It must be the love of psychology that keeps me comparing the stages of things to that of a developing human. Nothing interests me more than the way the human mind works, from computations to the construction of abstract ideas. I can feel a piece of paper under my fingers and visualize what will be put on there later at the same time, with little difficulty; art has allowed my mind to stretch and grow in ways I never thought possible.
Learning art was my Childhood Stage: I saw, loved, and copied. Colored inside the lines, experimented with new materials, found the "masters" and emulated their work. Read everything I could. I was a foreigner who didn't even know the language -- luckly, Childhood is when things are the easiest to learn and remember, and soon, I was saying 'gesso' right (I STILL get comments about that mispronunciation in my first video!).
I then entered Middle Childhood. Feeling somewhat confidant, I began branching off on my own, going farther with my ideas, experiments, and ideas. I took what I'd learned in Childhood and began transforming it into my own works. Found the colors I liked, the materials I liked, and began liking my work. Read everything I could get my hands on, trying to gleam some inspiration from the artists I admired.
We all know what comes next, though -- Adolescence.
*shutters*
Being a teenager is an ackward, uncertain time when you begin questioning everything, wonder what you're even doing or if you should be doing it in the first place, and feel changes happening under the surface that, well, make you feel really hinky. You either throw yourself into your studies or find the darker things in life. Things are bubbling, boiling, and you're quicker to anger when things don't work the way you want.
While, as an artist, I don't have any parents to rebel against, I do have myself. For example: last night, I got the grand idea that I'd use the 12"x12" squares of cardstock I had laying around as surfaces for paintings -- I've been having fun in my journal, and thought I could transport that magic outside the bound pages. So, today, I sat in the studio, turned up my iPod, and started painting. It looked great. And then, I kept going, and going, and BAM -- I could feel the teenager inside me screaming and crying, telling me to destroy it.

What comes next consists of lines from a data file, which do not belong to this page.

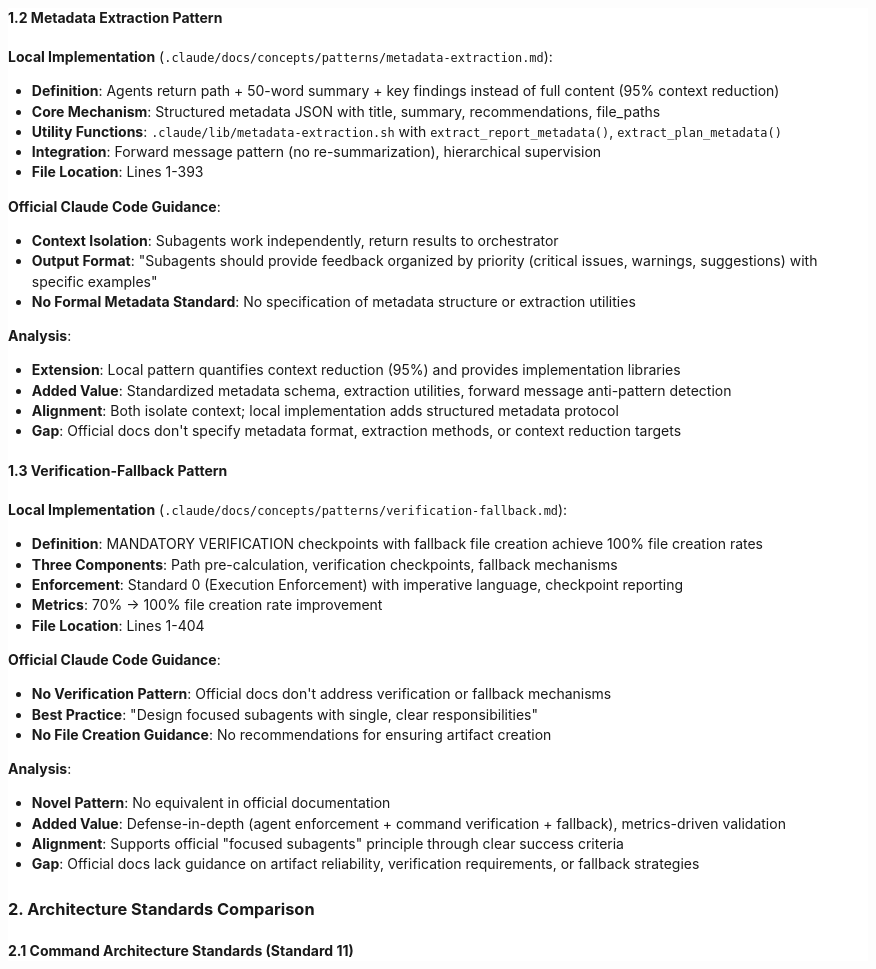 #### 1.2 Metadata Extraction Pattern

**Local Implementation** (`.claude/docs/concepts/patterns/metadata-extraction.md`):
- **Definition**: Agents return path + 50-word summary + key findings instead of full content (95% context reduction)
- **Core Mechanism**: Structured metadata JSON with title, summary, recommendations, file_paths
- **Utility Functions**: `.claude/lib/metadata-extraction.sh` with `extract_report_metadata()`, `extract_plan_metadata()`
- **Integration**: Forward message pattern (no re-summarization), hierarchical supervision
- **File Location**: Lines 1-393

**Official Claude Code Guidance**:
- **Context Isolation**: Subagents work independently, return results to orchestrator
- **Output Format**: "Subagents should provide feedback organized by priority (critical issues, warnings, suggestions) with specific examples"
- **No Formal Metadata Standard**: No specification of metadata structure or extraction utilities

**Analysis**:
- **Extension**: Local pattern quantifies context reduction (95%) and provides implementation libraries
- **Added Value**: Standardized metadata schema, extraction utilities, forward message anti-pattern detection
- **Alignment**: Both isolate context; local implementation adds structured metadata protocol
- **Gap**: Official docs don't specify metadata format, extraction methods, or context reduction targets

#### 1.3 Verification-Fallback Pattern

**Local Implementation** (`.claude/docs/concepts/patterns/verification-fallback.md`):
- **Definition**: MANDATORY VERIFICATION checkpoints with fallback file creation achieve 100% file creation rates
- **Three Components**: Path pre-calculation, verification checkpoints, fallback mechanisms
- **Enforcement**: Standard 0 (Execution Enforcement) with imperative language, checkpoint reporting
- **Metrics**: 70% → 100% file creation rate improvement
- **File Location**: Lines 1-404

**Official Claude Code Guidance**:
- **No Verification Pattern**: Official docs don't address verification or fallback mechanisms
- **Best Practice**: "Design focused subagents with single, clear responsibilities"
- **No File Creation Guidance**: No recommendations for ensuring artifact creation

**Analysis**:
- **Novel Pattern**: No equivalent in official documentation
- **Added Value**: Defense-in-depth (agent enforcement + command verification + fallback), metrics-driven validation
- **Alignment**: Supports official "focused subagents" principle through clear success criteria
- **Gap**: Official docs lack guidance on artifact reliability, verification requirements, or fallback strategies

### 2. Architecture Standards Comparison

#### 2.1 Command Architecture Standards (Standard 11)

"No, I can't do that," Older Me told her, "It is valuble in it's imperfections. It shows us what we don't like."
"But we know what we DO like," she shouted back. "Why can't we just go back to that? To the way it was?"
"Because how will we grow?" I said. "I was getting bored with acrylics and paintbrushes and drawings."
"Then pull out the magazines," Teenage Kira advised. "You thought you were being all smart, deciding to not use them, but you really do like them sometimes."
So I did. And made some awesome pages. Teenage Kira gloated in the corner, with her dark hair and black lipstick.
"See, I told you."
"We still can't destroy the piece. Learn from it. At least we did something today that was different. That hasn't been done before. Isn't that what we want?"
"What YOU want," she shot back. "I like the norm."
"And I don't want to be the norm. I want to express myself. I want to discover more."
So we compromised. I'll be using only watercolors and pull out the magazine images and such. Let's see how it goes. Having a teenager is tough! But tougher when it's you!